May all individuals find sustained health, happiness, and wholeness.
May I assist all individuals in gaining freedom from suffering.
May I assist all individuals in finding health, happiness, and wholeness.
I really enjoyed this week’s Loving Kindness exercise. At first I was like “wow really how is this going to help me” but after reading through it a couple of times I actually felt pretty good. The thought of first helping myself gain freedom from all of my suffering and then finding health, happiness, and wholeness I think is incredibly important. You can only help others if you first help yourself. After you have gained peace within yourself you can begin helping others. I love the idea of helping others find health and happiness. I try and do this with my family now and it is very rewarding. Now I need to think outside the box and get out of my comfort zone and begin to help people that I don’t know as well.
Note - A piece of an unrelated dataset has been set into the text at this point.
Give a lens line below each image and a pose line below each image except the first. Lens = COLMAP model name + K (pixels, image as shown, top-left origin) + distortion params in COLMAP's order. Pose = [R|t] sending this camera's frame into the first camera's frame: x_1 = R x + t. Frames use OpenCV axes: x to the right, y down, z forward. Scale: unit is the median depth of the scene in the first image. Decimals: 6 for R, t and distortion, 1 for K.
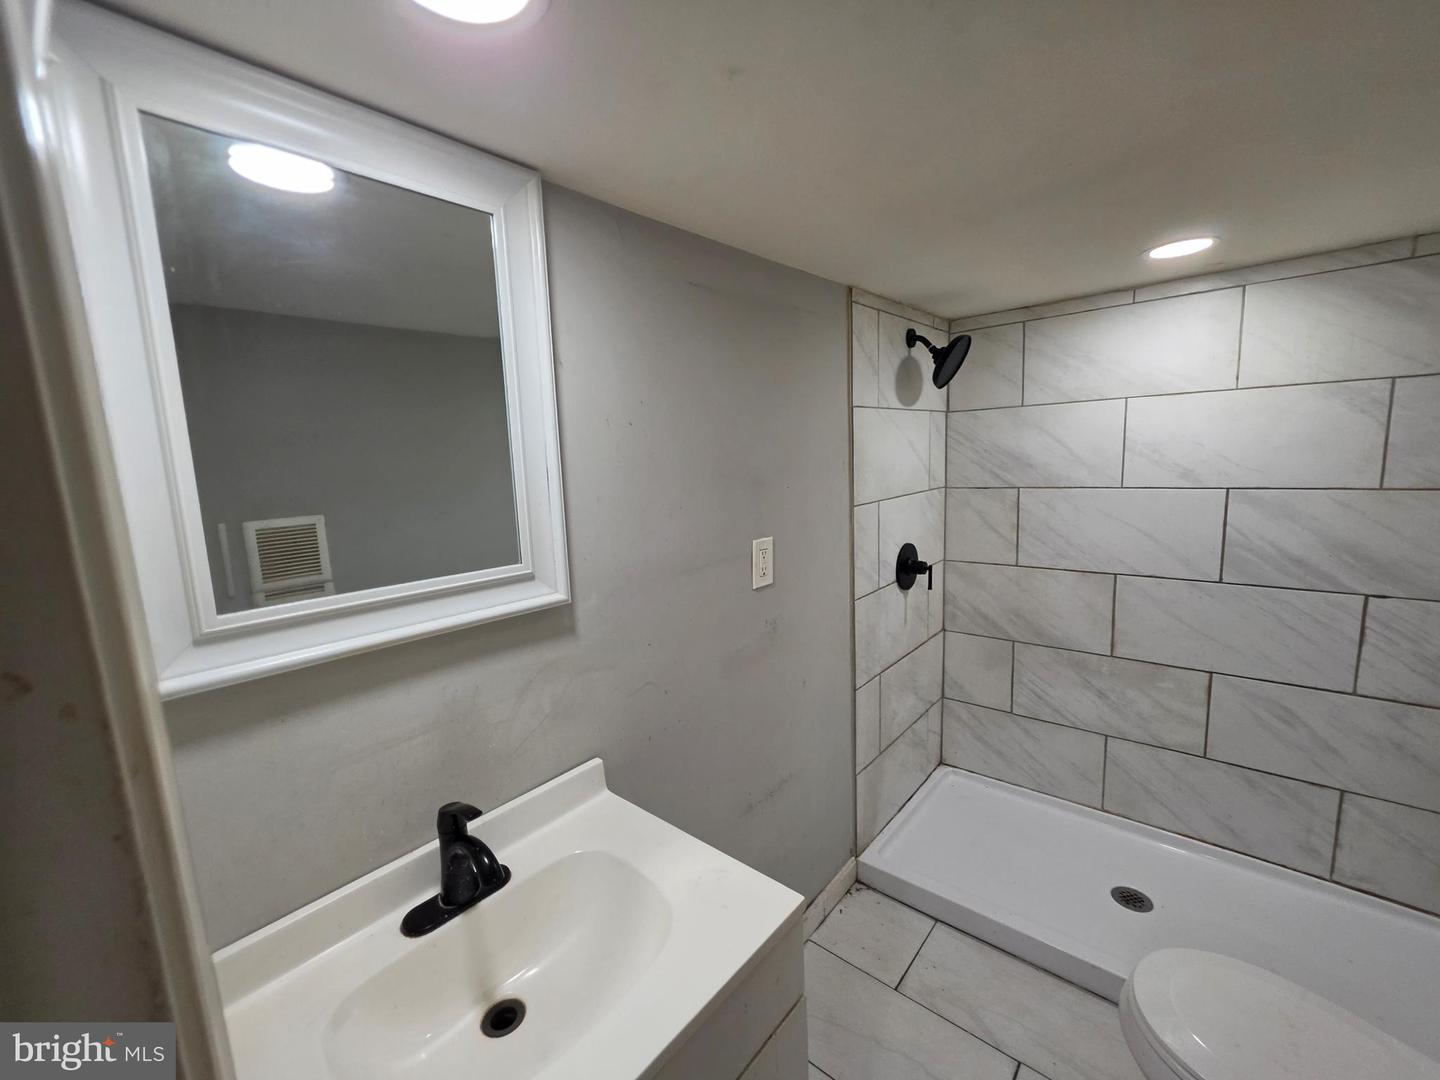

While reading over the integral health assessment I could help thinking that I was lacking in several areas. My biological being is ok I guess. I eat fairly healthy, exercise from time to time, but I never take the time to really focus on my body as a whole. The interpersonal aspect has always been an issue for me. I tend to shy away from human interaction on a personal level because I am shy and pretty introverted. I may seem friendly and outgoing on the outside (after all I do work in customer service) but on the inside I am still a scared little girl afraid of rejection. I love my close family which makes up my husband, father, aunt, and cousin but other than that I have no close relationships. I don’t take the time to develop relationships into something more meaningful. This is something I really need to work on. I love people but they seem to make me a little uncomfortable unless in a work related setting. My worldly aspect is definitely not a top priority for me right now because I have so much on my plate within the here and now. This is something that will develop when I begin my career as an epidemiologist because I will need to concern myself with what is happening in the realm of diseases around the world. Psychospiritual is another area that I do not take enough time on. I never seem to find the spare time to take a minute and concentrate on what is going on internally. I would love to practice yoga but unfortunately I rarely have the time to squeeze it in. I am trying to find a way to rearrange my schedule a bit so I can take a little “me time”. This is something that will take some getting used to because nurturing my spirit had never seemed like a priority until I began learning how important it is for overall health and wellbeing.